The Kensinger house was magnificent, but he had surveyed it with amused dispassion. The bar area alone was half of the square footage of his house on Bighorn Road. The walls were hung with original Bama and Schenck contemporary western paintings and eighteenth-century English sporting prints.
Two-thousand-dollar Navajo rugs hung from ceiling beams. There was a pure stainless steel kitchen with a walk-in refrigerator freezer giving Joe the impression that food preparation in this place was a serious, almost clinical affair. In the book-lined den (the books were mainly leather-bound editions of sporting and history categories with stiff, un cracked spines), a powerful telescope was mounted on a tripod to study the Twelve Sleep River and the wildlife that came down from the foothills to drink from it. To Joe, the house was not built or arranged to be lived in as much as it was a stage for entertaining. Small children would kill this house, and this house would kill small children. It was a kind of rancho deluxe contemporary western living museum.
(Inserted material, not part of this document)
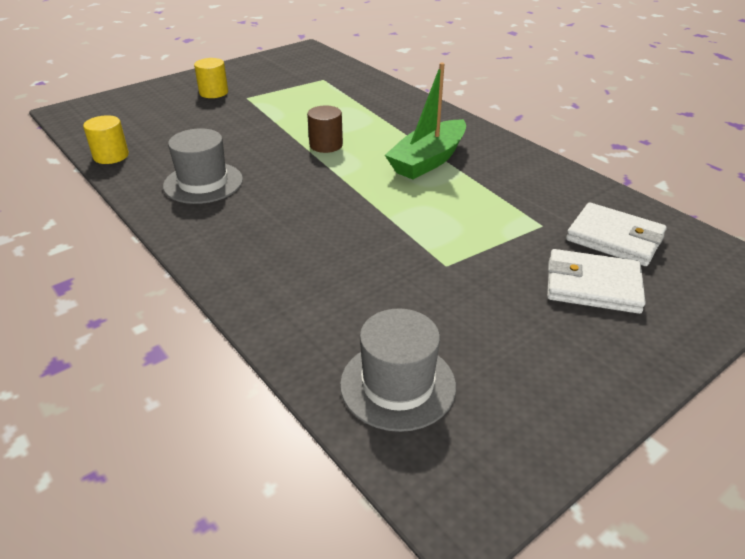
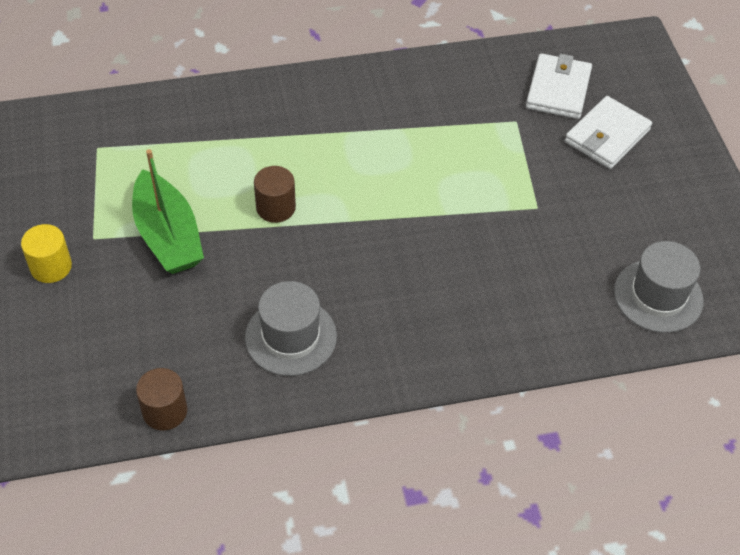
camera: 65 degrees left, 15 degrees up
yellow cylinder [83,115,129,164] -> brown cylinder [136,368,187,430]
green boat [385,63,466,180] -> green boat moved to [132,149,204,274]
white wallet [566,202,667,266] -> white wallet turned 45 degrees counterclockwise [526,53,592,119]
Joe sipped his glass of water and looked around the dining room in the dark. The unreality of this place, given his situation, was overwhelming.
"Can I get you anything?" It was Marybeth. She stood in the shadow of the double doors. He gestured at the half-empty pitcher of water to indicate he was okay.
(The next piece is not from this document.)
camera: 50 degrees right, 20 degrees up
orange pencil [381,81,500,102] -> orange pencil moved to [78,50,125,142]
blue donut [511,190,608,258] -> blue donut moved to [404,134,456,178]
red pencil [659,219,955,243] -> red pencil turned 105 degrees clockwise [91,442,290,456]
He looked at her as if he were seeing her for the very first time. To sleep in, she was wearing an extra-large T-shirt that extended to mid-thigh. The cotton cloth strained across her pregnant belly and substantial breasts, her nipples poking out like buttons. Beneath the T-shirt, her legs were firm and thin, and her toes were curled into the nap of the thick carpet. Her hair was down around her shoulders and sleep-mussed. She was lovely.